The wholesale market, balancing mechanism, ancillary services, the current Contracts for Difference scheme, and the Capacity Market are all included in REMA. Non-electricity markets (such as hydrogen, gas, and carbon), retail markets, incentives for new technologies, interconnectors, and large-scale nuclear investment will generally be excluded from REMA’s focus.

Market design options

REMA is still in its early stages. The initial consultation period runs until 10 October 2022. Proposals are illustrative rather than exhaustive. Some concepts are still theoretical, or might not have been used in a system with GB’s features.

Here is a selection of options from the consultation.

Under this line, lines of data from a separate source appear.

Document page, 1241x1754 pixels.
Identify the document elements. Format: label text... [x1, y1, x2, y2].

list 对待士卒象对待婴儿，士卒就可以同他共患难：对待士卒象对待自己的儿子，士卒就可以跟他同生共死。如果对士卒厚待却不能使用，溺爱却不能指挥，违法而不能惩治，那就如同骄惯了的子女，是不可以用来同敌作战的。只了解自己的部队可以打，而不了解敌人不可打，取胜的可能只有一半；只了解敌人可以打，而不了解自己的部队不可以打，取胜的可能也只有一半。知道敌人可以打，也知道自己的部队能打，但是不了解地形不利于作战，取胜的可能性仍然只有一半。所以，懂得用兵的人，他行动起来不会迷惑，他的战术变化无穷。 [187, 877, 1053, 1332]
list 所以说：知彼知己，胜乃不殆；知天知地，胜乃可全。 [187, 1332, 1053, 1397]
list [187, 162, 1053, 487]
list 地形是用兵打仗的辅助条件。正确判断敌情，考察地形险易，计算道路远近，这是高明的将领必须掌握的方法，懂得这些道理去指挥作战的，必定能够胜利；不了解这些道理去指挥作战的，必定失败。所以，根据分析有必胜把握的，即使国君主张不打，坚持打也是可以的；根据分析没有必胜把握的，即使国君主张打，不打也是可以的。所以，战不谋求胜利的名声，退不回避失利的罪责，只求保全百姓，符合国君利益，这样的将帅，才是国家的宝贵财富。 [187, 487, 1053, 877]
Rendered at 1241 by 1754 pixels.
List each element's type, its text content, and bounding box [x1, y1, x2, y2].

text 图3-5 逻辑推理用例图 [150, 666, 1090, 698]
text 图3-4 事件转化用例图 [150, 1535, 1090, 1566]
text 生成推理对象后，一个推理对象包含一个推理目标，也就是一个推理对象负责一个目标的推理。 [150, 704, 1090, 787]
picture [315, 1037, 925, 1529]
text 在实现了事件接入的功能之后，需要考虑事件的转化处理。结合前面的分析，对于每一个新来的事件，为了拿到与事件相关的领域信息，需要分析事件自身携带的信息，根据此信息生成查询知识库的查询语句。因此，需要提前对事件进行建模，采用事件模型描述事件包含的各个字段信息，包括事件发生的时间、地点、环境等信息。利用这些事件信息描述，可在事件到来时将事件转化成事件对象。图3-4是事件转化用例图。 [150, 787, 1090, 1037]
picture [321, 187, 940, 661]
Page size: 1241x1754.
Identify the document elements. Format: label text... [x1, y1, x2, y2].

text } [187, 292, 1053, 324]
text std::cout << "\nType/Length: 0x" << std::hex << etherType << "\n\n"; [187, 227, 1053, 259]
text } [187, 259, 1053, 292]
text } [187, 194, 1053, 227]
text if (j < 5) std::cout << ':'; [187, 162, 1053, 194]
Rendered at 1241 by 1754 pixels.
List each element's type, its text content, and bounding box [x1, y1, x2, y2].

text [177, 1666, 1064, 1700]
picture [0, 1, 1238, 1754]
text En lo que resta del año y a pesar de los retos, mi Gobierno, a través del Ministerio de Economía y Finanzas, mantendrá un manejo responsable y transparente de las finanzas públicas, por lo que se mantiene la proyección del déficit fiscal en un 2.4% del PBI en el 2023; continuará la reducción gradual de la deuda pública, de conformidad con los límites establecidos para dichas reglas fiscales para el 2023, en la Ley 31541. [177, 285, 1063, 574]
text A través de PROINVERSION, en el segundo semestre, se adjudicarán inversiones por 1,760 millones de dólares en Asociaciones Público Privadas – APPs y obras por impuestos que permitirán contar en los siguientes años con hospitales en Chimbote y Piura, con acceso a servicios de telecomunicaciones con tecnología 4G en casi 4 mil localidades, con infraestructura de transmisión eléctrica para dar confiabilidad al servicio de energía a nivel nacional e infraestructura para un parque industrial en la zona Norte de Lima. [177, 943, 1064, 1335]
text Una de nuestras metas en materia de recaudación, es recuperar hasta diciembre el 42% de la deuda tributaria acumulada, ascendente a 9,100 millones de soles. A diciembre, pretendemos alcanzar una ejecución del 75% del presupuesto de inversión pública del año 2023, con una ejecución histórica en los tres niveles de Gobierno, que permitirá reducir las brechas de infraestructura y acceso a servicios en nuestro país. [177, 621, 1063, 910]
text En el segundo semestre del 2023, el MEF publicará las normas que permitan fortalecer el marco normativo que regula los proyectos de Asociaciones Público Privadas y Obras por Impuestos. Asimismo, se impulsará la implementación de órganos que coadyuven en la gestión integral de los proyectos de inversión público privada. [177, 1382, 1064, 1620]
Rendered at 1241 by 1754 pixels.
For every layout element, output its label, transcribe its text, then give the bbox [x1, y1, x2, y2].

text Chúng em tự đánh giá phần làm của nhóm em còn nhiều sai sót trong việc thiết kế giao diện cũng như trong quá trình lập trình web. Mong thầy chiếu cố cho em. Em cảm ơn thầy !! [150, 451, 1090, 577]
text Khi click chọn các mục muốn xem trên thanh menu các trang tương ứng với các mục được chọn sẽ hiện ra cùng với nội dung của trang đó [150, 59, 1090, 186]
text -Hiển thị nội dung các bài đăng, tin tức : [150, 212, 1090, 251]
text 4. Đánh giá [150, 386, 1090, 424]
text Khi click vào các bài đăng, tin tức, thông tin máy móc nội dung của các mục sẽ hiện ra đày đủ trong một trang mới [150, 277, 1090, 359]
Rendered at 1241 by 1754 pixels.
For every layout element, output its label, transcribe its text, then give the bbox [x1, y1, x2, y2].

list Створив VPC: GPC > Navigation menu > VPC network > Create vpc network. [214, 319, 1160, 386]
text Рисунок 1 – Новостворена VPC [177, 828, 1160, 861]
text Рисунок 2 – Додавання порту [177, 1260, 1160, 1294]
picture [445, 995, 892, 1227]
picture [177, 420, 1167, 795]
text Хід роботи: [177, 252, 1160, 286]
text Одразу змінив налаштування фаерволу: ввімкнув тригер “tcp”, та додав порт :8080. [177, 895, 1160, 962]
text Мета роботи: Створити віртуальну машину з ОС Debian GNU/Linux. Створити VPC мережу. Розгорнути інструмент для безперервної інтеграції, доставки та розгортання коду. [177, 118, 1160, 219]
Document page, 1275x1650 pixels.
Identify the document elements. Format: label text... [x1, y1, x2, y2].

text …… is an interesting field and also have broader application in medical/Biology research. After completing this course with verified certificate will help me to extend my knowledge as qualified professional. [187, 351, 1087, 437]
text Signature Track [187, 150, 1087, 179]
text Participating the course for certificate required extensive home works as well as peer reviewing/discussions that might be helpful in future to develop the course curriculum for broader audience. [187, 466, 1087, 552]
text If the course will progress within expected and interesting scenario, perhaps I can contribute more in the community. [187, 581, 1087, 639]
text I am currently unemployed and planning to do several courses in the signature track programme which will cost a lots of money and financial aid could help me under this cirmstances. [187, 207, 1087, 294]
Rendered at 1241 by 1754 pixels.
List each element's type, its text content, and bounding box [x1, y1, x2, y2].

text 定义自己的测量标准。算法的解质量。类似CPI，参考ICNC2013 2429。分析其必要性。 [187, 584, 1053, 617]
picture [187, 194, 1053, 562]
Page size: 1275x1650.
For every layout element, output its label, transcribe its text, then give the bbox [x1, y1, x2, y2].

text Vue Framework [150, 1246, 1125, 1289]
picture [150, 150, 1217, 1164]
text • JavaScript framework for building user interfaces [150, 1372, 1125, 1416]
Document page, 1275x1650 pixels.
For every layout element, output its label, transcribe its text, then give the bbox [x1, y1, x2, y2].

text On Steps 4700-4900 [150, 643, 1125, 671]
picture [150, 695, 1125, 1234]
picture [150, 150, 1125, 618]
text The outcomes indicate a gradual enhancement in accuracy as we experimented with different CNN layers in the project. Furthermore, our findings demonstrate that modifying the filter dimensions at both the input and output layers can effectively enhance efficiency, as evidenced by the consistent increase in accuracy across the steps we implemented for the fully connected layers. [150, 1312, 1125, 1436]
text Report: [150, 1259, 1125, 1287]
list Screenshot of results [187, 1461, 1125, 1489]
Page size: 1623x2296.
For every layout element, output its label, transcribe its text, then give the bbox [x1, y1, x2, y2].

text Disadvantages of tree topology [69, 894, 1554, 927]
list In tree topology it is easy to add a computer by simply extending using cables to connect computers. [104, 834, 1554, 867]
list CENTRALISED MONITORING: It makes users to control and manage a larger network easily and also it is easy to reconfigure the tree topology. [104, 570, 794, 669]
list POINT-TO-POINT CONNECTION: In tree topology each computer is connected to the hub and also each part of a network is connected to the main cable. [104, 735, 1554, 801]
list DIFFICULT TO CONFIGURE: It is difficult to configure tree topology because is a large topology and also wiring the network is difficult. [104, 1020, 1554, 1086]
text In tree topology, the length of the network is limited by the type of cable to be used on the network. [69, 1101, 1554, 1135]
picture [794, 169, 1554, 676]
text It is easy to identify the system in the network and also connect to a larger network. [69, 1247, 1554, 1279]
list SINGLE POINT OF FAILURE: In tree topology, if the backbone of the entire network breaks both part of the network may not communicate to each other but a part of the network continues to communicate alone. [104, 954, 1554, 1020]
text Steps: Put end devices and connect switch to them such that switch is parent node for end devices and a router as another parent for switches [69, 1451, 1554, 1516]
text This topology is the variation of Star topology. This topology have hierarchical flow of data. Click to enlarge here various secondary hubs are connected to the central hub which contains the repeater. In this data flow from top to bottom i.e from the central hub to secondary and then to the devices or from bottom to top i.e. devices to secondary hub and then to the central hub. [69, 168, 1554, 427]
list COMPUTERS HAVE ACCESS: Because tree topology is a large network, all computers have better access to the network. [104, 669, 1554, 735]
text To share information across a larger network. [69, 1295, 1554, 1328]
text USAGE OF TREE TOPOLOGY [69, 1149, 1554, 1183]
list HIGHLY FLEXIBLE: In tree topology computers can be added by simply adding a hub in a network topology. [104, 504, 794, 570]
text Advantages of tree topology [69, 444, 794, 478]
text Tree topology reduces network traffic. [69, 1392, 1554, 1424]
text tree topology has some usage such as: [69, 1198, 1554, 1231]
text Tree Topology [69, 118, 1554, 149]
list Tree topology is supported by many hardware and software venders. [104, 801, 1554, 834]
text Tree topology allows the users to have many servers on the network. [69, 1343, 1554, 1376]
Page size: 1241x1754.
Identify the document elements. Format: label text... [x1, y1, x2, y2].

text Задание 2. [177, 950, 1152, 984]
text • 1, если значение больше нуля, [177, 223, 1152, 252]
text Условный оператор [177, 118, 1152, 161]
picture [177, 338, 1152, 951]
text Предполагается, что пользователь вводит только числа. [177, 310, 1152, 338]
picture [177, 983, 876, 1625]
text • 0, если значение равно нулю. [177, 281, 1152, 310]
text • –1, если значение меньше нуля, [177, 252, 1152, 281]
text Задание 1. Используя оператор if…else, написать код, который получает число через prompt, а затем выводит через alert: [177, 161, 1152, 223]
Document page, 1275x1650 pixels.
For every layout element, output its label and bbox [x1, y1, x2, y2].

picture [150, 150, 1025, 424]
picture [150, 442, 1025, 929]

  • Splitting the wholesale market – moving from a single national wholesale price, to twin wholesale prices – splitting intermittent renewables from other generation types. This could reduce the impact of high marginal prices set by gas-fuelled generation assets, with an intermittent renewables market treated like the historical “pool” perhaps managed by the Electricity System Operator (ESO).
  • Move to pay as bid – an approach that could decouple prices from those that currently set the marginal price, typically gas fired stations. A “pay as clear” approach could limit the price that generator’s offer power into the market by basing it on their costs and not the marginal price.
  • Introducing locational pricing – a single national wholesale price won’t incentivise sites to be developed where the electricity network can best support them. Introducing a more granular set of prices, each better reflecting the capacity and losses of the network at the point they apply, could act as an incentive when choosing locations for generator or consumer developments. Nodal pricing (locational marginal pricing, LMP) could introduce hundreds of pricing “nodes” across the country. Zonal pricing is somewhat a halfway house, removing some complexity by having a single price for regional zones, but which allows pricing of electricity flowing between zones to reflect the relative network constraints.
  • Creating a new market for long-term response – existing wholesale and balancing markets reward frequent storage charging and discharging, and do not necessarily reward the system value of sustained response. New markets may be required to support long duration storage.
  • Improved temporal pricing – there is value in continuously matching demand and supply across the system. Current market arrangements financially reward balance across 30 minute periods. Dampened signals undervalue flexible assets and limit suppliers’ ability to offer tariffs that encourage consumers to be flexible.
  • Local, distribution network led markets – transmission network constraints could be reduced if suppliers were incentivised to source energy generation locally. Different options are suggested to achieve this.
  • Carbon abatement auctions – instead of conducting auctions based on energy unit strike price (Contracts for Difference), auctions are run to maximise the impact of resources on  reducing emissions.
  • Reform of existing markets – rather than building new markets, incremental change may achieve the goals. Accompanied by widespread digitalisation of system-wide signals to better facilitate a very large number of smaller assets, rather than a handful of large generators.

Future market arrangements must provide the right signals for system flexibility and managing the variability of intermittent renewables. Consumers expect value for money, and investors need to be attracted to fund the required transformation.

These are ambitious goals, as evidenced by the extensive consultation, which is just the beginning of what could be a programme of change that runs for a number of years.